To add insult to injury, big brands such as AT&T, Verizon, Havas, Coca-Cola, and Wal-Mart recently suspended ad funding on YouTube. Programmatic advertising—which is the process of buying and selling advertising online—now faces government and boardroom scrutiny in some places, including the UK. These strong actions are forcing many agency leaders and CMOs to lift the opaque curtain from the programmatic advertising process, and demonstrate how they will deliver on the promise of consistent advertising results.
Finally, the barrage of new digital products can cause decision paralysis, putting further strain on the internal relationships. James Ontra, CEO of Shufflrr, told me “a loss of confidence (in marketing’s ability to deliver) is not happening in spite of the plethora of marketing technologies; it is because of the plethora of marketing technology solutions. When there are too many solutions to choose, doubt and indecision can take hold when action is necessary.”
The antidote to building greater trust is not that simple, because some of these external events are outside of our immediate control. But we CAN influence how we plan, communicate, and innovate. Here are three faux pas to avoid:
Poor contingency planning.
I have always assumed that the main cause of low trust was when leaders behave unethically. After I met “Barry,” I realized I was wrong—intelligence can often overshadow common sense.
Barry, an accomplished life sciences Ph.D, was asked to re-launch the company’s website. The new site was intended to drive more online orders, and reduce the cost of sales. In response, Barry jointly developed a project plan with clear milestones and accountabilities with his web team.
On the day of the new site launch, several things went terribly wrong. Barry discovered that the web team forgot to conduct critical tests before going live. The company lost tens of thousands of dollars in sales when the site launched. Barry’s daily status meetings with the CEO, CFO, and customer service leader became boiler room bickering sessions.
Barry had lost the trust and respect of the CEO, which had taken him several years to earn.
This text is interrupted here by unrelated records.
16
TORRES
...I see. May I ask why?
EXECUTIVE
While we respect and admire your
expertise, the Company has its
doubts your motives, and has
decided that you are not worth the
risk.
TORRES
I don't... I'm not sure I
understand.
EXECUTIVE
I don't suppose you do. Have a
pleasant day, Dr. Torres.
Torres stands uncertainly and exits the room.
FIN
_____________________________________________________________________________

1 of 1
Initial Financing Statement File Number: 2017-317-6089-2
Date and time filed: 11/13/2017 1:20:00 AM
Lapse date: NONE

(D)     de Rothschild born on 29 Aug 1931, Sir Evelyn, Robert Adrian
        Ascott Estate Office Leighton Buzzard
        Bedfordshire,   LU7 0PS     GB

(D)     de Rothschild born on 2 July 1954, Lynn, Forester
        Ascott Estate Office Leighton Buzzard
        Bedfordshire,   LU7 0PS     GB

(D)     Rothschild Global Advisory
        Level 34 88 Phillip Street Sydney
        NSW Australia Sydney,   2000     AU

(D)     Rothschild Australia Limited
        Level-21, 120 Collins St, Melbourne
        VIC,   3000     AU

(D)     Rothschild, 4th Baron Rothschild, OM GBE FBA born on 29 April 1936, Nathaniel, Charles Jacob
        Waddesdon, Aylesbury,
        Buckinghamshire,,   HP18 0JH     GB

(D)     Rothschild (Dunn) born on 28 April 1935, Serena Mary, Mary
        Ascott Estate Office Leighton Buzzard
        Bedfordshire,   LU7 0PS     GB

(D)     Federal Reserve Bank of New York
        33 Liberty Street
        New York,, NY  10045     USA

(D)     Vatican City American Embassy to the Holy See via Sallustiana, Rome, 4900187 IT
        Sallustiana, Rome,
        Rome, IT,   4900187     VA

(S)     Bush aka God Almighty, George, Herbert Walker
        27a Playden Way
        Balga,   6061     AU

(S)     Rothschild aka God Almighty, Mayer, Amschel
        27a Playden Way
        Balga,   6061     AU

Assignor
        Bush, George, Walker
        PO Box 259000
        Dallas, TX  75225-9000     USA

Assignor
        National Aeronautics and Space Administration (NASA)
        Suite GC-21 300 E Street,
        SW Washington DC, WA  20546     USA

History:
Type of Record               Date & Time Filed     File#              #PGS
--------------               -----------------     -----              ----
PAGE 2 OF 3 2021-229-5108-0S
The CEO hired Barry’s replacement quickly after that fateful week.
Absent a contingency plan, Barry suffered a significant, yet avoidable career setback.
Missing out on media collaborations.
During this era of VR, AR, and AI, leaders are tempted—and often compensated—to automate some processes (such as ad buying, content aggregation, and customer service). Too much process efficiency and cost-cutting can result in a loss of quality and customer connection.
The credibility of content strategists and media companies often suffers from excessive automation and belt tightening. According to Cision’s 2017 State of the Media report, “ninety-one percent of journalists believe that the media is somewhat or much less trusted than they were three years ago.” Here’s the silver lining: Edelman’s annual Trust Barometer findings show that executive level brand voices are currently more trusted by the public than the media. This is a significant and recent role reversal.
Leaders have a short time window to reach out to media companies and offer honest, high-value content. Together, they can help media properties regain audience confidence. If they act quickly, they can communicate their stories in places where their competitors are ignoring.
Discouraging diversity and debate.
Thanks to an increased number of product integration and partnership announcements within the marketing technology arena, turf wars between digital and creative teams are diminishing. For example, with the recent Adobe Experience Cloud product announcement, digital marketers, creatives, and agencies can share the same interfaces and dashboards to design and track campaigns. (full disclosure: Adobe invited me to their annual Summit). Other marketing tech companies will follow suit, such as Marketo, Oracle, and Salesforce.
Mitra Best, an Innovation Partner for PwC, suggests that marketing leaders enlist outside agencies to investigate and test marketing innovations. Best believes that “innovation happens at the nexus of diverse ideas. If you put a bunch of people who think alike in the same room, the likelihood of new ideas emerging is reduced.”
If you’re producing a one-person show, or poorly prepared for your digital debut, you’re setting yourself up for stage fright. That’s a surefire path to getting no respect.